The secret to the personal chef approach is organization. Dreaming up a feast can be so much fun, but planning, shopping, and doing some of the cooking in advance will help things run smoothly, stress free, and allow you to enjoy your own party, too! Here’s how I like to plan the perfect Thanksgiving dinner:
Personal Chef Julie Anne Rhodes
1). Plan your menu up to a month in advance. When planning your menu keep in mind your own oven and stove top space. You will see the menu below has recipes that make use of the whole kitchen, not just the ovens, and some can even be made ahead and served at room temperature. Ask your guests if anyone is vegetarian
, so you are both covered and a considerate hostess. I’ll use my family’s traditional menu here as an example, but feel free to go with your own choices – just follow the basics of the plan. It’s okay to be flexible – Nick used to prefer roast potatoes to mashed, so I’d peel a couple potatoes, cut into chunks, toss in olive oil and herbs, and throw in with the turkey the last hour of roasting – easy!
Nick Rhodes, Thanksgiving 1990
Members can click on the links to get the recipes! In the meantime please enjoy the delectable homemade pumpkin ice cream recipe below.
Sweet Potato Casserole
Thanksgiving ’94 Tatjana, Emma, Peter, Christian, Petra, and Lavinia
2). Pull the recipes from cookbooks, magazines, recipes sites, etc. (this time of year you will find great ideas on your favorite food or parenting blogs). You can also click on the links in the text of this post for recipes
from The Roving Stove, or Chef Tal’s vegan Thanksgiving recipes
3). Make a grocery list from the ingredient section of each recipe. I usually make a rough recipe list first, then go over it again, multiplying the ingredients by the number of servings I’ll need (if the recipe serves four, and your serving eight – just double the ingredient amounts). Then consolidate ingredients that are in multiple recipes (ie. 4 tablespoons of butter in the mash potatoes + 4 tablespoons of butter in the corn pudding = 8 tablespoons or one stick of butter over all). I usually plan the menu and make the grocery lists at least couple weeks in advance. I start a file for each client or event, and keep the final grocery list and recipes in there until I am ready to use them.
Thanksgiving with Dad
4). Think about all the serving pieces you will need. Do you have enough plates, glasses, napkins, and silverware for all your guests? How will you decorate your table – do you have appropriate tablecloths? Either purchase or arrange rentals at least a couple weeks in advance to be sure you are set. Also order any floral arrangements you may want to dot around the house. Don’t forget salt and pepper shakers, and candles.
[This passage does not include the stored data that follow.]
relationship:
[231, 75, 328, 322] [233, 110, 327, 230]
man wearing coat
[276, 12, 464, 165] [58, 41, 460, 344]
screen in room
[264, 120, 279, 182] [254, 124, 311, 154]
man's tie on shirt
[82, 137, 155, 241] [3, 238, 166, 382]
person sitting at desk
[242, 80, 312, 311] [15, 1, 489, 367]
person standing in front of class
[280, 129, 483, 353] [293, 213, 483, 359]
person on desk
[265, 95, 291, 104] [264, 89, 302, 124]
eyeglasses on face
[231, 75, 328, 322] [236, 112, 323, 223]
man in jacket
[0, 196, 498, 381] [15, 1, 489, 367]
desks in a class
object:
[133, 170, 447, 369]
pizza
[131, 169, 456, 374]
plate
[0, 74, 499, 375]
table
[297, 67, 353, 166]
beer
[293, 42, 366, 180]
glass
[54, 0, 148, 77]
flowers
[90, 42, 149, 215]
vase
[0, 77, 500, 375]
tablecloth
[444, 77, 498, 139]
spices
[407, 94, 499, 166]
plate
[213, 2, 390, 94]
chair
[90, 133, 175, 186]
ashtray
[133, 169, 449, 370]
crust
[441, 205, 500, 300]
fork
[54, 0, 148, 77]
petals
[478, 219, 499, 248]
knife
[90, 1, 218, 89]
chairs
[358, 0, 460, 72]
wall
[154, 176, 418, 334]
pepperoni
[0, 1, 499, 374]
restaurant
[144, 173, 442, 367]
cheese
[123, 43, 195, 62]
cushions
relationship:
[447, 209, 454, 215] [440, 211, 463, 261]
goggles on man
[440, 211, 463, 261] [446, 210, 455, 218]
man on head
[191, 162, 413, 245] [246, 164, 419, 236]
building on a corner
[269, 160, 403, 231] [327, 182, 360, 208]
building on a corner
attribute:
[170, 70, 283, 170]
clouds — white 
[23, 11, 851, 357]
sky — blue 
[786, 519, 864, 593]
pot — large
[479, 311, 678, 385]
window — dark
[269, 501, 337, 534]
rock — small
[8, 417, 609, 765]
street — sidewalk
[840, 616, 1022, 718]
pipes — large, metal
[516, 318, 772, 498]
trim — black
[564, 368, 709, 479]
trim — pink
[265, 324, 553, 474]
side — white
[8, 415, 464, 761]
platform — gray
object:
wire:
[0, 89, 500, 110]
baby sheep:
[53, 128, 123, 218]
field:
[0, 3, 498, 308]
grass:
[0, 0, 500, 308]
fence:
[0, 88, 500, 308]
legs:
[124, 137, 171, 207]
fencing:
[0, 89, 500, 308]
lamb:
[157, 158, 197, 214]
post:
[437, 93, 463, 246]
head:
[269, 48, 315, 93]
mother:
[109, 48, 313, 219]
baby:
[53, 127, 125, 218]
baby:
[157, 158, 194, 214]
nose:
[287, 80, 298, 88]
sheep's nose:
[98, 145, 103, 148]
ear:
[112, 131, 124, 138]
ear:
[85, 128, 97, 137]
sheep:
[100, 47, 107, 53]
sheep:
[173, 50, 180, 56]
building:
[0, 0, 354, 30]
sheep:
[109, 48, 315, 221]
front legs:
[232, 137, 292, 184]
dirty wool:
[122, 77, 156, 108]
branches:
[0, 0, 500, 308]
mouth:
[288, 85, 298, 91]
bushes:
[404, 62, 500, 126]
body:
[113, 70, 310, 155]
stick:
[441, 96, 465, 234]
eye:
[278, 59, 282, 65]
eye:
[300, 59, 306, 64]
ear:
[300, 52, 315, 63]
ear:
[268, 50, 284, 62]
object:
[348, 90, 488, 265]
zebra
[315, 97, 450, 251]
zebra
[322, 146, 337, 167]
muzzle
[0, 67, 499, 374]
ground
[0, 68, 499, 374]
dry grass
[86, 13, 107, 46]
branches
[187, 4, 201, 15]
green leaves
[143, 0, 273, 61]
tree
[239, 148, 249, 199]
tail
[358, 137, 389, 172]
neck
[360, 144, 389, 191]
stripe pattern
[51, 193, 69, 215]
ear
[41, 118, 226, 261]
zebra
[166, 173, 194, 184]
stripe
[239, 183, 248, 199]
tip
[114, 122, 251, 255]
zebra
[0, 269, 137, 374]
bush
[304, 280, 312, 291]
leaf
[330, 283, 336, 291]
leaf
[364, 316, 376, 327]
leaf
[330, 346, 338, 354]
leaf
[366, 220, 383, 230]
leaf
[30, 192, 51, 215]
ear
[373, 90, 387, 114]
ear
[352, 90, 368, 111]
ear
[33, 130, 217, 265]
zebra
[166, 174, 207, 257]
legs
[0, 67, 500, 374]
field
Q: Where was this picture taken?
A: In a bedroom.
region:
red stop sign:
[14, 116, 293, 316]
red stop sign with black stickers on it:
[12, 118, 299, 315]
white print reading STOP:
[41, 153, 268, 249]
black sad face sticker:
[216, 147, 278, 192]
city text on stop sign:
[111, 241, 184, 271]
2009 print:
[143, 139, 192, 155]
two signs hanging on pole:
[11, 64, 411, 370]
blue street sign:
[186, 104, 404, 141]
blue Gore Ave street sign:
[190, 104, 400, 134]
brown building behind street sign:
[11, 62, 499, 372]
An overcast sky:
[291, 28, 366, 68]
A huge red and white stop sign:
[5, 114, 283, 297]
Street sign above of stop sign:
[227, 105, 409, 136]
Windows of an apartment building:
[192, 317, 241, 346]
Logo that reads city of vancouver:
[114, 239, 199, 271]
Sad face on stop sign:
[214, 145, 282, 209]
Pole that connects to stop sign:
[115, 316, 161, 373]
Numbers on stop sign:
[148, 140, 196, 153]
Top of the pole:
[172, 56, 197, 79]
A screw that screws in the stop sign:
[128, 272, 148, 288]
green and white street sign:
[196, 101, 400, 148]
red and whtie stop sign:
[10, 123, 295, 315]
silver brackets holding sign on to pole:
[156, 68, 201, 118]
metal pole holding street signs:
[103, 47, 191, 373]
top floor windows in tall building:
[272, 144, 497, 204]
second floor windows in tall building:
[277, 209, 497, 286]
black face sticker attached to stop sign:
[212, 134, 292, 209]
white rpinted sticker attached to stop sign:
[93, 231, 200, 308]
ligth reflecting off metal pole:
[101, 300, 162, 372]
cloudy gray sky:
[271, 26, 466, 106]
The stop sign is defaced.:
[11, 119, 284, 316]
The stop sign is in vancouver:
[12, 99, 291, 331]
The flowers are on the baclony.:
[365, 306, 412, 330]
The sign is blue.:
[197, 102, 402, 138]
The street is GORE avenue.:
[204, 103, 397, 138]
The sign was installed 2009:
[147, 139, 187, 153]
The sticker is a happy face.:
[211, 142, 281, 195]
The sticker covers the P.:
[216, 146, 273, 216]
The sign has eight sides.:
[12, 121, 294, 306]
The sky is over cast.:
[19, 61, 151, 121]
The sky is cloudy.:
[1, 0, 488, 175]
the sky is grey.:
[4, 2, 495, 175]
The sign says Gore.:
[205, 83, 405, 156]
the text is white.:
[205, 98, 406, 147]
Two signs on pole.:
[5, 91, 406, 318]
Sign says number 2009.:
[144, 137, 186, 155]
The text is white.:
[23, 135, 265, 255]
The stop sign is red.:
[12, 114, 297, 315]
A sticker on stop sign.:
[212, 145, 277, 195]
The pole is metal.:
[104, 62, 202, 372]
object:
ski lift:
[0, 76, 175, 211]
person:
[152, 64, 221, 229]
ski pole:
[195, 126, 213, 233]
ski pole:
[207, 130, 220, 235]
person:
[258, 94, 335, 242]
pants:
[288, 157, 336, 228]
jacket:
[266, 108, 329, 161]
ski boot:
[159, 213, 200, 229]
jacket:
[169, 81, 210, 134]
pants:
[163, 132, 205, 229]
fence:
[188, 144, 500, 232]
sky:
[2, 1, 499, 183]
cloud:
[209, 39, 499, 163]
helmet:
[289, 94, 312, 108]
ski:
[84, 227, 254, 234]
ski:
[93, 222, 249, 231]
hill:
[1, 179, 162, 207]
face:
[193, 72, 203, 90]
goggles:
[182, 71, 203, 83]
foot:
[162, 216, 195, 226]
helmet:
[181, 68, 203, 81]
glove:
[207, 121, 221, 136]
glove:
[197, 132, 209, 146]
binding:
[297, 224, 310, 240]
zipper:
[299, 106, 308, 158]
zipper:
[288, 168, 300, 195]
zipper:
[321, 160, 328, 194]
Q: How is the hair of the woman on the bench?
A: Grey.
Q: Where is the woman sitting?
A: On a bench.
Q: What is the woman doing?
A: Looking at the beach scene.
5). Figure out a schedule for your recipes. What can be made a day or two ahead? What needs to go into the oven? What needs to go on the stove? Can anything be heated in the microwave? What must be served as soon as it is cooked? BTW, it is never too early to order your turkey if you want kosher, free-range, or organic. If you go with frozen, be sure to allow time for defrosting in the fridge for a few days.
Pumpkin Pie Ice Cream
Over the next few weeks I will be posting other Thanksgiving tips and recipes – lets get my newest dessert recipe out of the way first. You could actually make this now, and store it in your freezer until Thanksgiving.
1 cup unsweetened pumpkin puree
3/4 cup dark brown sugar, packed
1 1/2 teaspoon cinnamon
1/2 teaspoon ground ginger
1/8 teaspoon ground nutmeg
1/8 teaspoon ground cloves
1/8 teaspoon ground cardamom
1 tablespoon bourbon (optional)
1 cup whole milk
1 cups heavy cream
1/2 cups sugar
1/2 teaspoon vanilla extract
3 large eggs
1). Using an electric mixer, mix pumpkin puree, brown sugar, cinnamon, ginger, nutmeg, cloves, cardamom, and bourbon until well blended, about 5 minutes. Set aside.
2).In a small heavy saucepan bring milk, heavy cream, and sugar to a boil, stir occasionally.
3). Whisk eggs in a small bowl. Temper by adding 1/3 of the hot milk mixture in a slow stream whilst whisking constantly. Transfer mixture back into same saucepan, and set over low heat, stirring and scraping down the sides of the pan with a small heatproof spatula until thickened. Do not boil. Cook until the custard coats the back of the spoon. Pour custard into a fine-mesh sieve into a large bowl to strain out any bits.
4). Stir in pumpkin mixture.
5. Chill custard, then freeze in an ice cream maker for 30-45 minutes. Transfer soft ice cream to an airtight container and keep in the freezer to firm up.
Serving Suggestions: Serve on it’s own, with a slice of pecan pie, or use it to make a pumpkin ice cream pie with gram cracker crust.